[Work instruction] Leave out the pictures and retype, exactly, the lines below from the line with "Sonne und Dämmerung in wunderschöne Rottöne" up to and including the line with "مجرم کو جرمانے کی عدم ادائیگی پر مزید 2ماہ جیل میں", nothing more.

[Listed entries]
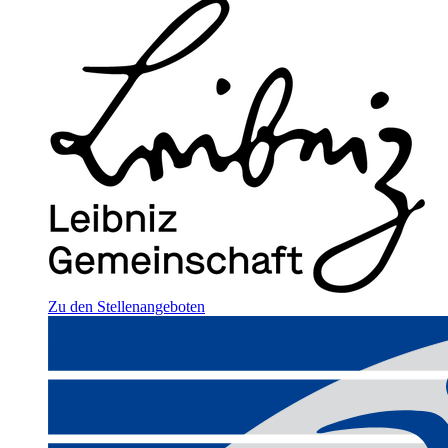
Zu den Stellenangeboten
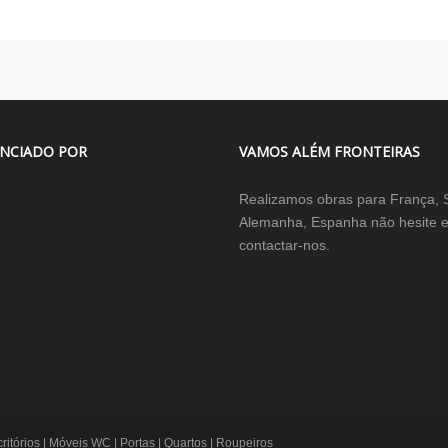
NCIADO POR
VAMOS ALÉM FRONTEIRAS
Realizamos obras para França, 
Alemanha, Espanha não hesite 
contactar-nos.
itórios | Móveis WC | Portas | Quartos | Roupeiros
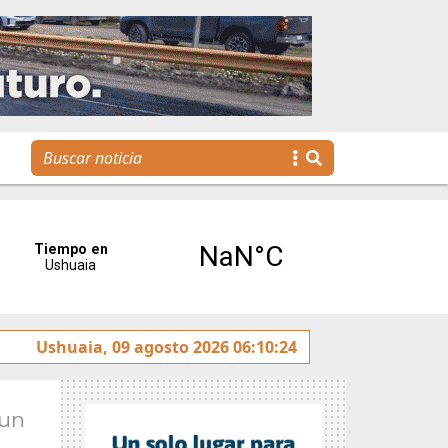
La voz de Tolhuin llegó al Congreso de la Nación a tr
Ushuaia, 09 agosto 2026 06:10:24
Jun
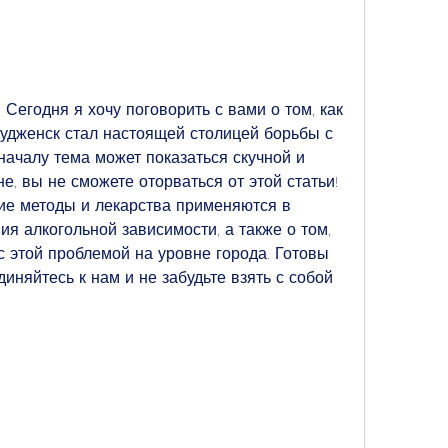
 Сегодня я хочу поговорить с вами о том, как 
дженск стал настоящей столицей борьбы с 
началу тема может показаться скучной и 
е, вы не сможете оторваться от этой статьи! 
ие методы и лекарства применяются в 
я алкогольной зависимости, а также о том, 
 этой проблемой на уровне города. Готовы 
иняйтесь к нам и не забудьте взять с собой 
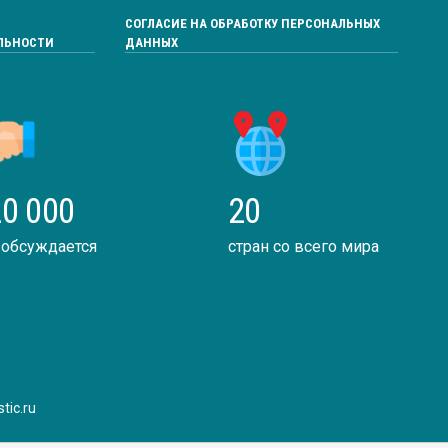
СОГЛАСИЕ НА ОБРАБОТКУ ПЕРСОНАЛЬНЫХ
ЛЬНОСТИ
ДАННЫХ
0 000
20
 обсуждается
стран со всего мира
tic.ru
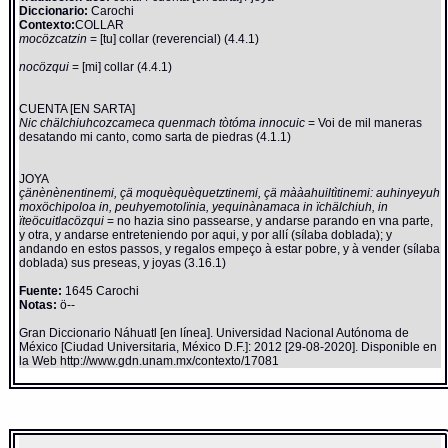
Diccionario:
Carochi
Contexto:
COLLAR
mocözcatzin
= [tu] collar (reverencial) (4.4.1)
nocözqui
= [mi] collar (4.4.1)
CUENTA [EN SARTA]
Nic chälchiuhcozcameca quenmach tòtóma innocuic
= Voi de mil maneras
desatando mi canto, como sarta de piedras (4.1.1)
JOYA
çänènènentinemi, çä moquèquèquetztinemi, çä mààahuiltìtinemi: auhinyeyuh
moxöchipoloa in, peuhyemotolïnia, yequinànamaca in ïchälchiuh, in
ïteöcuitlacözqui
= no hazia sino passearse, y andarse parando en vna parte,
y otra, y andarse entreteniendo por aqui, y por allí (sílaba doblada); y
andando en estos passos, y regalos empeço à estar pobre, y à vender (sílaba
doblada) sus preseas, y joyas (3.16.1)
Fuente:
1645 Carochi
Notas:
ö--
Gran Diccionario Náhuatl [en línea]. Universidad Nacional Autónoma de
México [Ciudad Universitaria, México D.F.]: 2012 [29-08-2020]. Disponible en
la Web http://www.gdn.unam.mx/contexto/17081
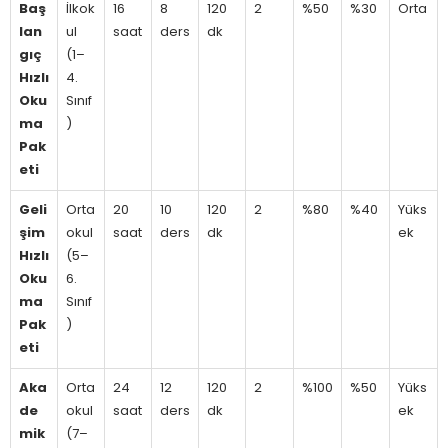
Baş
İlkok
16
8
120
2
%50
%30
Orta
lan
ul
saat
ders
dk
gıç
(1–
Hızlı
4.
Oku
Sınıf
ma
)
Pak
eti
Geli
Orta
20
10
120
2
%80
%40
Yüks
şim
okul
saat
ders
dk
ek
Hızlı
(5–
Oku
6.
ma
Sınıf
Pak
)
eti
Aka
Orta
24
12
120
2
%100
%50
Yüks
de
okul
saat
ders
dk
ek
mik
(7–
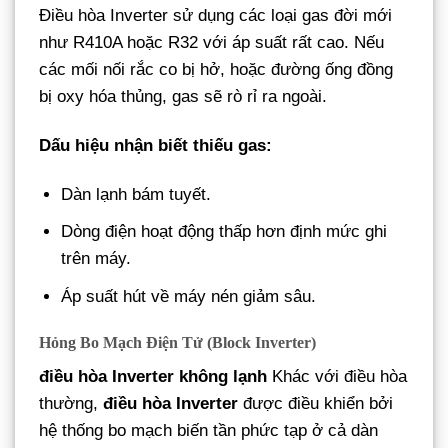
Điều hòa Inverter sử dụng các loại gas đời mới
như R410A hoặc R32 với áp suất rất cao. Nếu
các mối nối rắc co bị hở, hoặc đường ống đồng
bị oxy hóa thủng, gas sẽ rò rỉ ra ngoài.
Dấu hiệu nhận biết thiếu gas:
Dàn lạnh bám tuyết.
Dòng điện hoạt động thấp hơn định mức ghi
trên máy.
Áp suất hút về máy nén giảm sâu.
Hỏng Bo Mạch Điện Tử (Block Inverter)
điều hòa Inverter không lạnh
Khác với điều hòa
thường,
điều hòa Inverter
được điều khiển bởi
hệ thống bo mạch biến tần phức tạp ở cả dàn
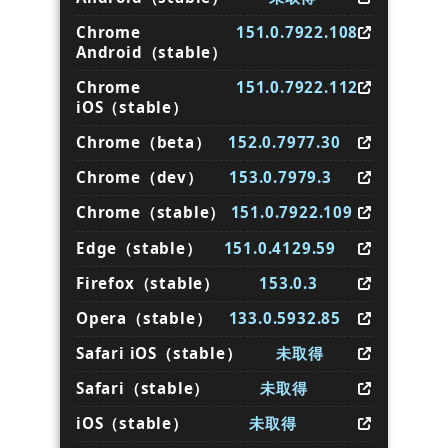
Chrome
151.0.7922.108
Android（stable）
Chrome
151.0.7922.112
iOS（stable）
Chrome（beta）
152.0.7977.30
Chrome（dev）
153.0.7979.3
Chrome（stable）
151.0.7922.109
Edge（stable）
151.0.4129.59
Firefox（stable）
153.0.3
Opera（stable）
133.0.5932.85
Safari iOS（stable）
未取得
Safari（stable）
未取得
iOS（stable）
未取得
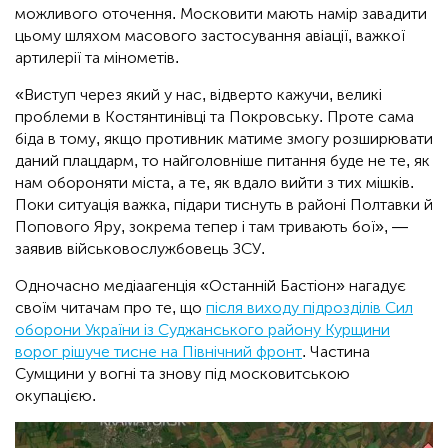
можливого оточення. Московити мають намір завадити
цьому шляхом масового застосування авіації, важкої
артилерії та мінометів.
«Виступ через який у нас, відверто кажучи, великі
проблеми в Костянтинівці та Покровську. Проте сама
біда в тому, якщо противник матиме змогу розширювати
даний плацдарм, то найголовніше питання буде не те, як
нам обороняти міста, а те, як вдало вийти з тих мішків.
Поки ситуація важка, підари тиснуть в районі Полтавки й
Попового Яру, зокрема тепер і там тривають бої», —
заявив військовослужбовець ЗСУ.
Одночасно медіаагенція «Останній Бастіон» нагадує
своїм читачам про те, що
після виходу підрозділів Сил
оборони України із Суджанського району Курщини
ворог рішуче тисне на Північний фронт
. Частина
Сумщини у вогні та знову під московитською
окупацією.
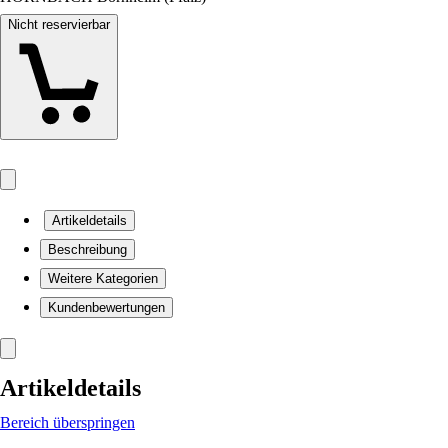
Nicht reservierbar
Artikeldetails
Beschreibung
Weitere Kategorien
Kundenbewertungen
Artikeldetails
Bereich überspringen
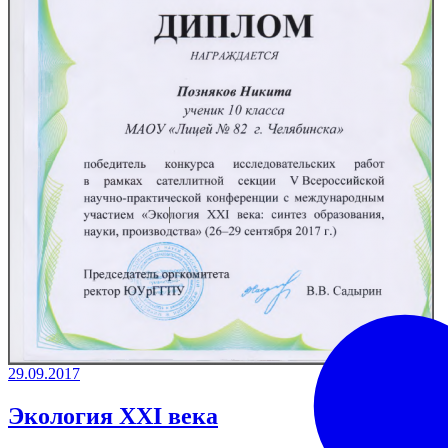
29.09.2017
Экология XXI века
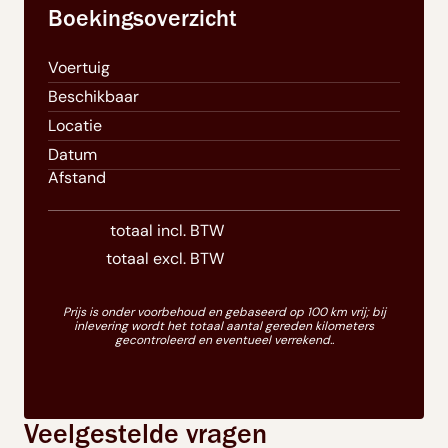
Boekingsoverzicht
Voertuig
Beschikbaar
Locatie
Datum
Afstand
totaal incl. BTW
totaal excl. BTW
Prijs is onder voorbehoud en gebaseerd op 100 km vrij; bij
inlevering wordt het totaal aantal gereden kilometers
gecontroleerd en eventueel verrekend..
Veelgestelde vragen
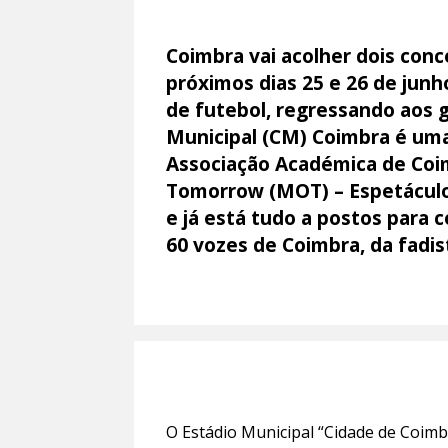
Coimbra vai acolher dois conc
próximos dias 25 e 26 de junh
de futebol, regressando aos
Municipal (CM) Coimbra é uma
Associação Académica de Coi
Tomorrow (MOT) – Espetáculos
e já está tudo a postos para 
60 vozes de Coimbra, da fadis
O Estádio Municipal “Cidade de Coimb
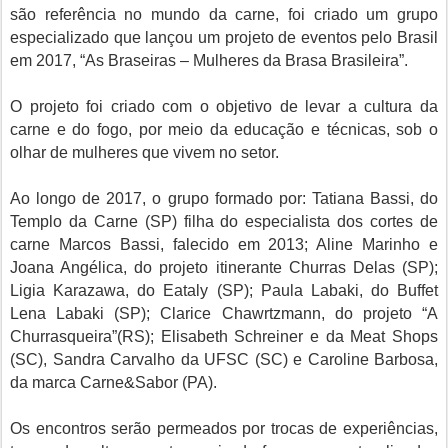
são referência no mundo da carne, foi criado um grupo
especializado que lançou um projeto de eventos pelo Brasil
em 2017, “As Braseiras – Mulheres da Brasa Brasileira”.
O projeto foi criado com o objetivo de levar a cultura da
carne e do fogo, por meio da educação e técnicas, sob o
olhar de mulheres que vivem no setor.
Ao longo de 2017, o grupo formado por: Tatiana Bassi, do
Templo da Carne (SP) filha do especialista dos cortes de
carne Marcos Bassi, falecido em 2013; Aline Marinho e
Joana Angélica, do projeto itinerante Churras Delas (SP);
Ligia Karazawa, do Eataly (SP); Paula Labaki, do Buffet
Lena Labaki (SP); Clarice Chawrtzmann, do projeto “A
Churrasqueira”(RS); Elisabeth Schreiner e da Meat Shops
(SC), Sandra Carvalho da UFSC (SC) e Caroline Barbosa,
da marca Carne&Sabor (PA).
Os encontros serão permeados por trocas de experiências,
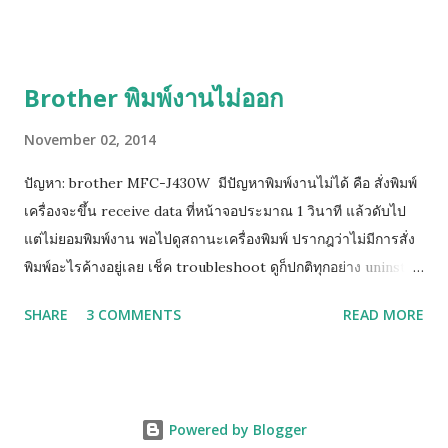
features 4. กด Apply เพื่อ save ที่เราเซ็ตไว้ แล้วกด ok
Brother พิมพ์งานไม่ออก
November 02, 2014
ปัญหา: brother MFC-J430W มีปัญหาพิมพ์งานไม่ได้ คือ สั่งพิมพ์
เครื่องจะขึ้น receive data ที่หน้าจอประมาณ 1 วินาที แล้วดับไป
แต่ไม่ยอมพิมพ์งาน พอไปดูสถานะเครื่องพิมพ์ ปรากฎว่าไม่มีการสั่ง
พิมพ์อะไรค้างอยู่เลย เช็ค troubleshoot ดูก็ปกติทุกอย่าง uninstall
driver แล้วลงใหม่หลายรอบแล้วก็แก้ไมไ่ด้ ( เครื่องสามารถสั่ง test
SHARE
3 COMMENTS
READ MORE
print ได้ แต่ไม่สามารถพิมพ์ได้ วิธีแก้ไขเบื้องต้น ให้คุณทำการ Add
Port Printer ให้เป็นเลข IP ดังวิธีการนี้ กดปุ่ม Menu กดปุ่มลูกศร
ลง เพื่อเลือก Print Reports => กดปุ่ม OK กดปุ่มลูกศรลง เพื่อเลือก
Network Config. => กดปุ่ม OK หน้าจอแสดงผลของเครื่องจะ
Powered by Blogger
ปรากฎข้อความ Press Start กดปุ่ม Mono Start เครื่องจะพิมพ์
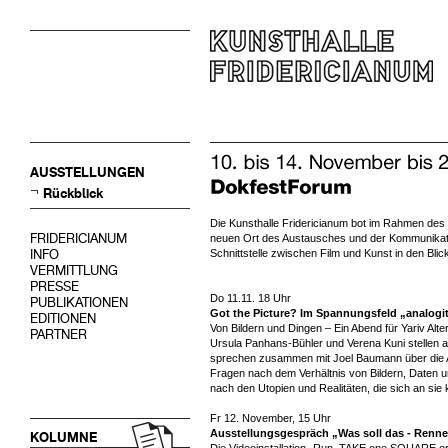
AUSSTELLUNGEN
Rückblick
Die Kunsthalle Fridericianum bot im Rahmen des 
FRIDERICIANUM
neuen Ort des Austausches und der Kommunikatio
INFO
Schnittstelle zwischen Film und Kunst in den Bl
VERMITTLUNG
PRESSE
Do 11.11. 18 Uhr
PUBLIKATIONEN
Got the Picture?
Im Spannungsfeld „analogit
EDITIONEN
Von Bildern und Dingen – Ein Abend für Yariv Alt
PARTNER
Ursula Panhans-Bühler und Verena Kuni stellen au
sprechen zusammen mit Joel Baumann über die Ak
Fragen nach dem Verhältnis von Bildern, Daten und
nach den Utopien und Realitäten, die sich an sie
Fr 12. November, 15 Uhr
Ausstellungsgespräch „Was soll das - Ren
KOLUMNE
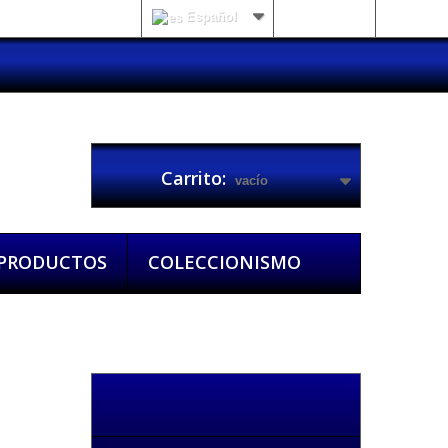
Español
Iniciar sesión
Carrito:
vacío
 PRODUCTOS
COLECCIONISMO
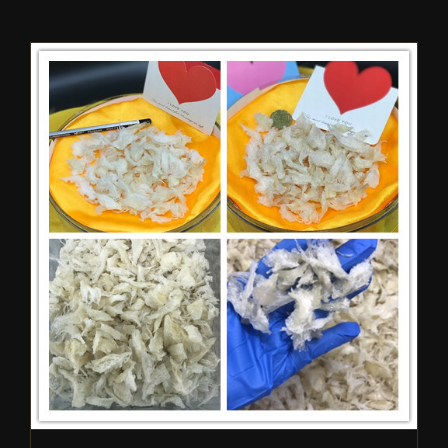
什么是燕角？
关于燕窝
燕窝常见问题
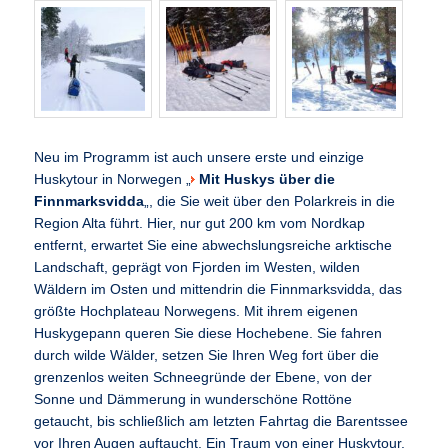
Neu im Programm ist auch unsere erste und einzige
Huskytour in Norwegen „
Mit Huskys über die
Finnmarksvidda
„, die Sie weit über den Polarkreis in die
Region Alta führt. Hier, nur gut 200 km vom Nordkap
entfernt, erwartet Sie eine abwechslungsreiche arktische
Landschaft, geprägt von Fjorden im Westen, wilden
Wäldern im Osten und mittendrin die Finnmarksvidda, das
größte Hochplateau Norwegens. Mit ihrem eigenen
Huskygepann queren Sie diese Hochebene. Sie fahren
durch wilde Wälder, setzen Sie Ihren Weg fort über die
grenzenlos weiten Schneegründe der Ebene, von der
Sonne und Dämmerung in wunderschöne Rottöne
getaucht, bis schließlich am letzten Fahrtag die Barentssee
vor Ihren Augen auftaucht. Ein Traum von einer Huskytour.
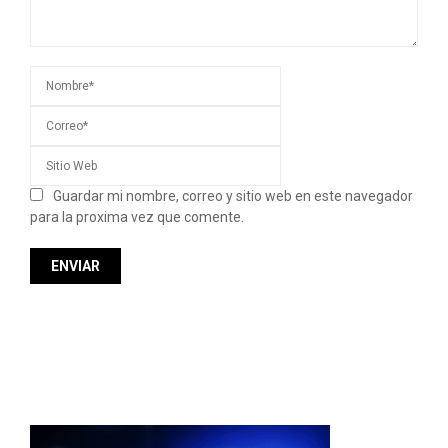
Guardar mi nombre, correo y sitio web en este navegador
para la proxima vez que comente.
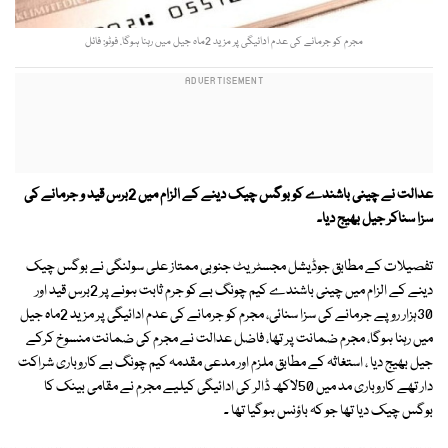
مجرم کو جرمانے کی عدم ادائیگی پر مزید 2ماہ جیل میں رہنا ہوگا. فوٹو: فائل
عدالت نے چینی باشندے کو بوگس چیک دینے کے الزام میں 2برس قید و جرمانے کی
سزا سناکر جیل بھیج دیا۔
تفصیلات کے مطابق جوڈیشل مجسٹریٹ جنوبی ممتاز علی سولنگی نے بوگس چیک
دینے کے الزام میں چینی باشندے کیم چونگ بے کو جرم ثابت ہونے پر 2برس قید اور
30ہزار روپے جرمانے کی سزا سنائی، مجرم کو جرمانے کی عدم ادائیگی پر مزید 2ماہ جیل
میں رہنا ہوگا، مجرم ضمانت پر تھا، فاضل عدالت نے مجرم کی ضمانت منسوخ کرکے
جیل بھیج دیا ، استغاثہ کے مطابق ملزم اور مدعی مقدمہ کیم چونگ بے کاروباری شراکت
دار تھے کاروباری مد میں 50لاکھ ڈالر کی ادائیگی کیلیے مجرم نے مقامی بینک کا
بوگس چیک دیا تھا جو کہ باؤنس ہوگیا تھا ۔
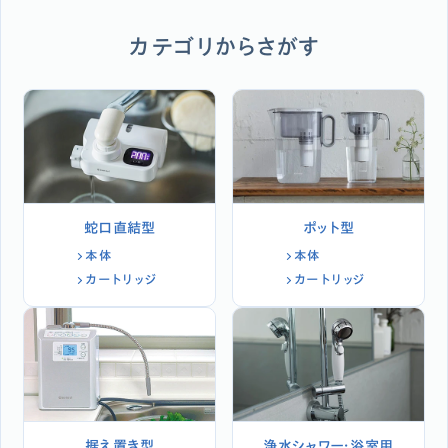
カテゴリからさがす
蛇口直結型
ポット型
本体
本体
カートリッジ
カートリッジ
据え置き型
浄水シャワー・浴室用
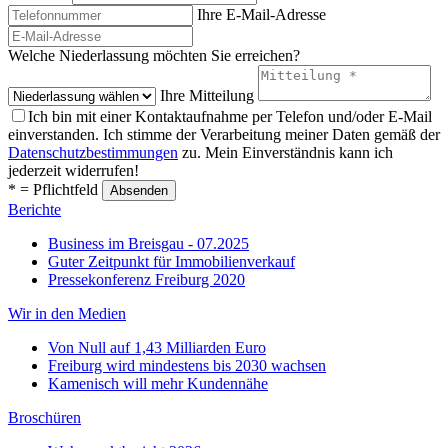
Ihre E-Mail-Adresse
Welche Niederlassung möchten Sie erreichen?
Ihre Mitteilung
Ich bin mit einer Kontaktaufnahme per Telefon und/oder E-Mail
einverstanden. Ich stimme der Verarbeitung meiner Daten gemäß der
Datenschutzbestimmungen
zu. Mein Einverständnis kann ich
jederzeit widerrufen!
* = Pflichtfeld
Berichte
Business im Breisgau - 07.2025
Guter Zeitpunkt für Immobilienverkauf
Pressekonferenz Freiburg 2020
Wir in den Medien
Von Null auf 1,43 Milliarden Euro
Freiburg wird mindestens bis 2030 wachsen
Kamenisch will mehr Kundennähe
Broschüren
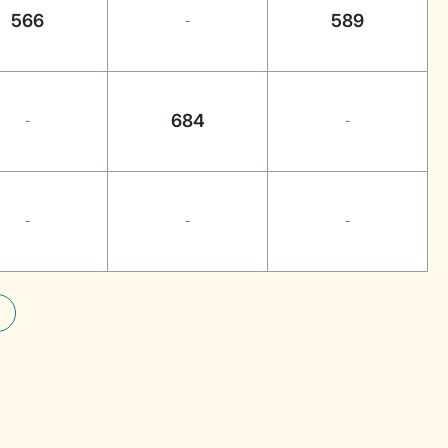
566
589
-
684
-
-
-
-
-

[Answer to this exercise]
Sonne und Dämmerung in wunderschöne Rottöne
getaucht, bis schließlich am letzten Fahrtag die Barentssee
vor Ihren Augen auftaucht. Ein Traum von einer Huskytour.
Guardar mi nombre, correo y sitio web en este navegador
para la proxima vez que comente.
مجرم کو جرمانے کی عدم ادائیگی پر مزید 2ماہ جیل میں رہنا ہوگا. فوٹو: فائل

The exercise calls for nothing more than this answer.